Валентин что-то рассказывал про семью Лилонга, но Гриня ничего толком не запомнил. В голове крутилось: вход с набережной, последний этаж, внизу консьерж. Вот и хорошо, пусть проводит. Так разве он боится, что его не примут? Разве не смеет запросто войти и сказать: «Привет, Жанна! Ты ждала, и я пришёл». И тут же понял: да, боится, да, не смеет, – и сразу покрылся липким потом и одновременно застучал зубами.
До самого вечера Гриня маятником курсировал из угла в угол, то и дело порываясь сделать шаг в проём окна, на какое-то время потеряв вдруг ориентиры в пространстве. Он как будто заболел, лежал всю ночь в лихорадке, стучал зубами о край стакана с водой, который ему подносила Ленон – и как она здесь оказалась? – так что заботы о том, как дожить до семнадцати ноль-ноль завтрашнего дня, уже не существовало. Просто – как дожить…
Гриня проснулся с тяжёлой головой, но без температуры и озноба. В квартире никого не было, и он уже стал сомневаться в ночном присутствии Ленон, но она появилась, открыв дверь ключом, с пакетами в руках и острым запахом мороза. Заговорила нарочито радостным голосом, подбегала то лоб потрогать, то чмокнуть в щёку, попутно ныряя на кухню, где тут же заскворчало вкусным. А Гриня, притаившись, обдумывал план побега – так, чтобы без слов и лишнего вранья. Ему нужны были силы для другого. Больше всего хотелось сделаться на время невидимым, но серьёзность, с которой он принялся рассматривать этот вариант, напугала его.

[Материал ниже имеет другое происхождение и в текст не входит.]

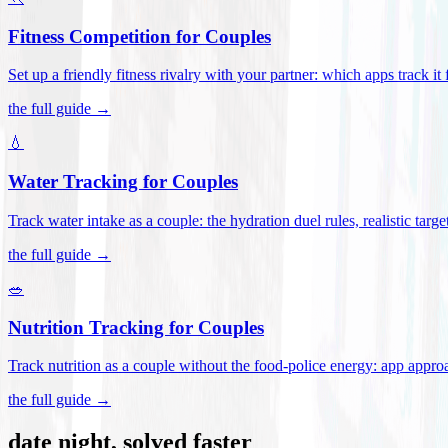
Fitness Competition for Couples
Set up a friendly fitness rivalry with your partner: which apps track it
the full guide →
💧
Water Tracking for Couples
Track water intake as a couple: the hydration duel rules, realistic targ
the full guide →
🥗
Nutrition Tracking for Couples
Track nutrition as a couple without the food-police energy: app appr
the full guide →
date night, solved faster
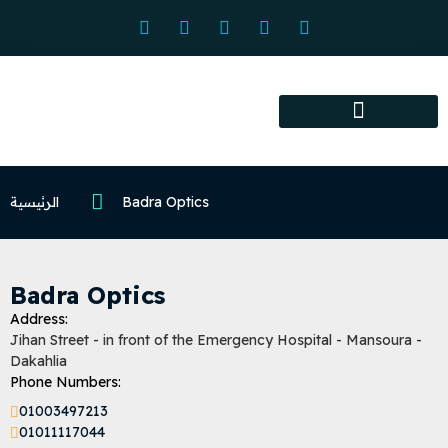
Association services
Association activities
Certified Centers
الرئيسية
Badra Optics
Badra Optics
Address:
Jihan Street - in front of the Emergency Hospital - Mansoura -
Dakahlia
Phone Numbers:
01003497213
01011117044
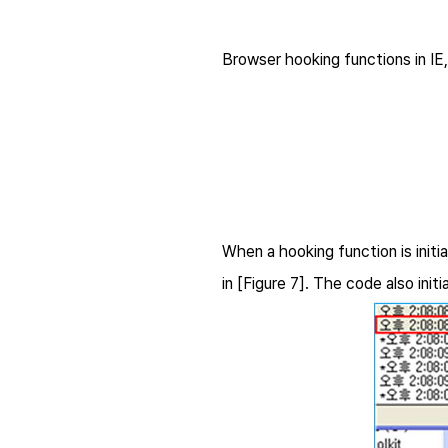
Browser hooking functions in IE,
When a hooking function is initi
in [Figure 7]. The code also i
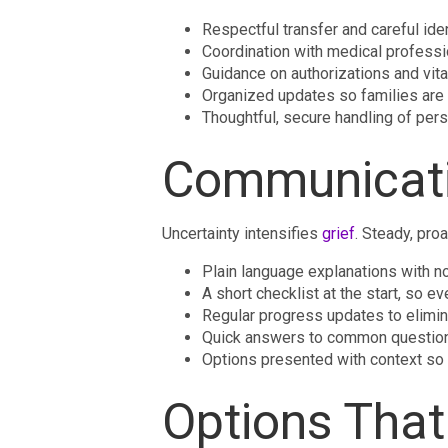
Respectful transfer and careful ide
Coordination with medical professio
Guidance on authorizations and vita
Organized updates so families are 
Thoughtful, secure handling of pers
Communicati
Uncertainty intensifies
grief
. Steady, pro
Plain language explanations with no
A short checklist at the start, so
Regular progress updates to elimi
Quick answers to common question
Options presented with context so
Options That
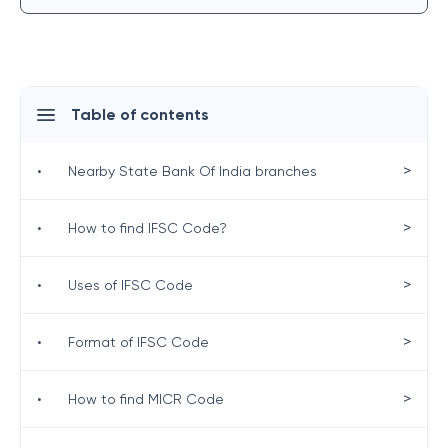
Table of contents
>
•
Nearby State Bank Of India branches
>
•
How to find IFSC Code?
>
•
Uses of IFSC Code
>
•
Format of IFSC Code
>
•
How to find MICR Code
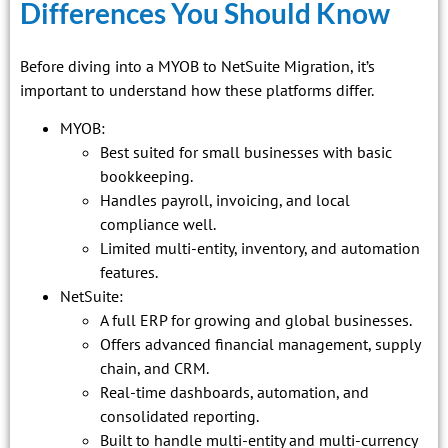
Differences You Should Know
Before diving into a MYOB to NetSuite Migration, it’s
important to understand how these platforms differ.
MYOB:
Best suited for small businesses with basic
bookkeeping.
Handles payroll, invoicing, and local
compliance well.
Limited multi-entity, inventory, and automation
features.
NetSuite:
A full ERP for growing and global businesses.
Offers advanced financial management, supply
chain, and CRM.
Real-time dashboards, automation, and
consolidated reporting.
Built to handle multi-entity and multi-currency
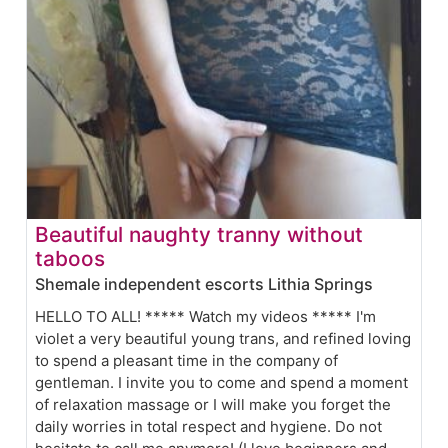
Beautiful naughty tranny without
taboos
Shemale independent escorts Lithia Springs
HELLO TO ALL! ***** Watch my videos ***** I'm
violet a very beautiful young trans, and refined loving
to spend a pleasant time in the company of
gentleman. I invite you to come and spend a moment
of relaxation massage or I will make you forget the
daily worries in total respect and hygiene. Do not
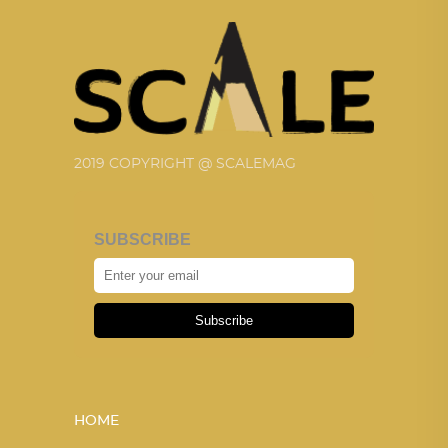
2019 COPYRIGHT @ SCALEMAG
SUBSCRIBE
Subscribe
HOME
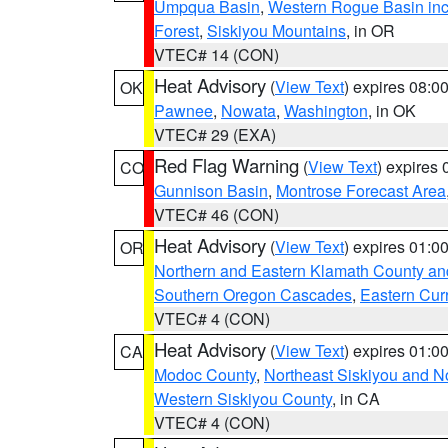
Umpqua Basin
,
Western Rogue Basin inclu
Forest
,
Siskiyou Mountains
, in OR
VTEC# 14 (CON)
Heat Advisory
(
View Text
) expires 08:
OK
Pawnee
,
Nowata
,
Washington
, in OK
VTEC# 29 (EXA)
Red Flag Warning
(
View Text
) expires
CO
Gunnison Basin
,
Montrose Forecast Area
VTEC# 46 (CON)
Heat Advisory
(
View Text
) expires 01:
OR
Northern and Eastern Klamath County a
Southern Oregon Cascades
,
Eastern Cur
VTEC# 4 (CON)
Heat Advisory
(
View Text
) expires 01:
CA
Modoc County
,
Northeast Siskiyou and 
Western Siskiyou County
, in CA
VTEC# 4 (CON)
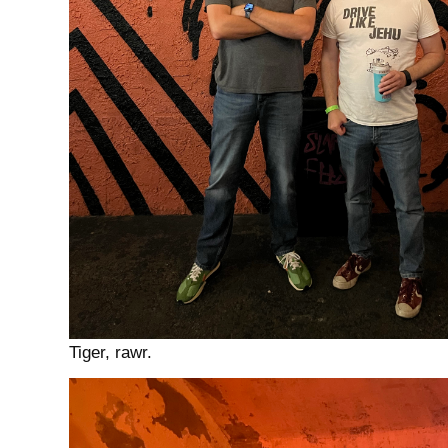
Tiger, rawr.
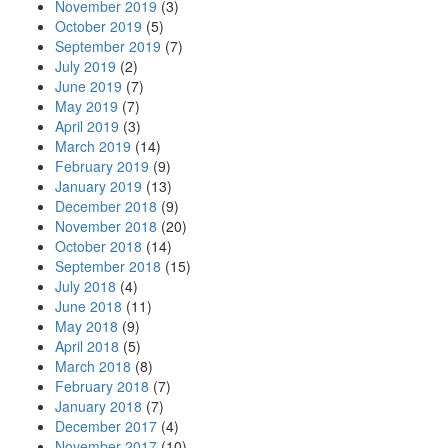
November 2019
(3)
October 2019
(5)
September 2019
(7)
July 2019
(2)
June 2019
(7)
May 2019
(7)
April 2019
(3)
March 2019
(14)
February 2019
(9)
January 2019
(13)
December 2018
(9)
November 2018
(20)
October 2018
(14)
September 2018
(15)
July 2018
(4)
June 2018
(11)
May 2018
(9)
April 2018
(5)
March 2018
(8)
February 2018
(7)
January 2018
(7)
December 2017
(4)
November 2017
(10)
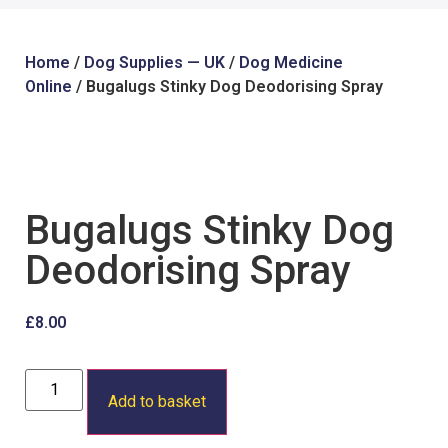
Home
/
Dog Supplies — UK
/
Dog Medicine
Online
/ Bugalugs Stinky Dog Deodorising Spray
Bugalugs Stinky Dog
Deodorising Spray
£
8.00
Add to basket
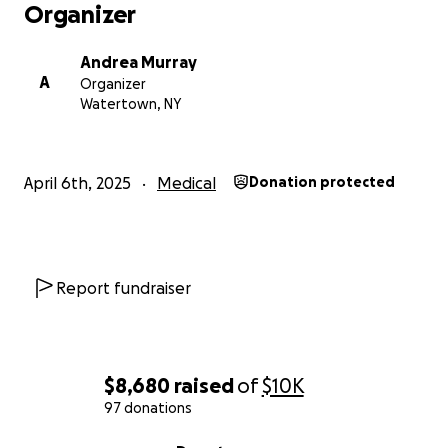
Organizer
Andrea Murray
A
Organizer
Watertown, NY
April 6th, 2025
Medical
Donation protected
Report fundraiser
$8,680
raised
of
$10K
97 donations
0% complete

Он попытался встать и с облегчением убедился, что тело ему послушно, а голова почти не болит. Ленон с кем-то оживлённо разговаривала по телефону, и Гриня тенью проскользнул в прихожую, накинул куртку, попутно зацепив кроссовки, неслышно открыл и затворил дверь и в тапках побежал вниз по лестнице. На ходу он похлопал по внутреннему карману и, убедившись, что бумажник на месте, прибавил скорость. Завернув за угол, закинул тапки в кусты и надел кроссовки. Время поджимало, ни о каких трамваях не могло быть и речи, так что пришлось тормозить тачку.
Ровно в три Гриня стоял перед дверью парадной и жал на кнопку домофона. А потом долгих две минуты поднимался с невозмутимым, пожилым консьержем на четвёртый этаж по мраморной лестнице с дубовыми перилами, чугунными резными решётками и желтоватыми, вытертыми посередине ступенями. Дверь в квартиру оказалась не запертой, консьерж, сделав значительное и чуть скорбное лицо, впустил Гриню и тут же удалился.
стены были заставлены высокими шкафами, плетёными диванчиками и столиками с цветущими растениями. К нему вышла пожилая, низенькая китаянка и, поклонившись, жестом позвала за собой. После светлого холла коридор показался мрачным, и Гриня не сразу понял, куда исчезла женщина. Видимо, в приотворённую дверь, подумалось ему, и он тоже туда зашёл.
Комната, в которой он очутился, была также плохо освещена и, на первый взгляд, пуста, по крайней мере, китаянки в ней не было. Да и никого другого, и Гриня уже было хотел выйти, решив, что упустил свою провожатую, но тут заметил знакомую фигурку в большом мягком кресле.
– Жанна, – тихонько позвал он, но ответа не получил и подошёл ближе.
Это была она, только вместо чёрной одежды на девушке было длинное золотое платье с ассиметричной застёжкой из пуговиц-бусинок, балетного вида тапочки с лентами, а на голове маленькая шапочка из белых перьев. На шее под ухом – татуировка «морской конёк». Безвольные, с вывернутыми ладонями руки лежали на коленях, и одну петлёй охватывал веер, а другую – каскад тонких золотых браслет. Жанна казалась большой куклой, это подчёркивала пустота выпуклых чёрных глаз, словно из шлифованного агата.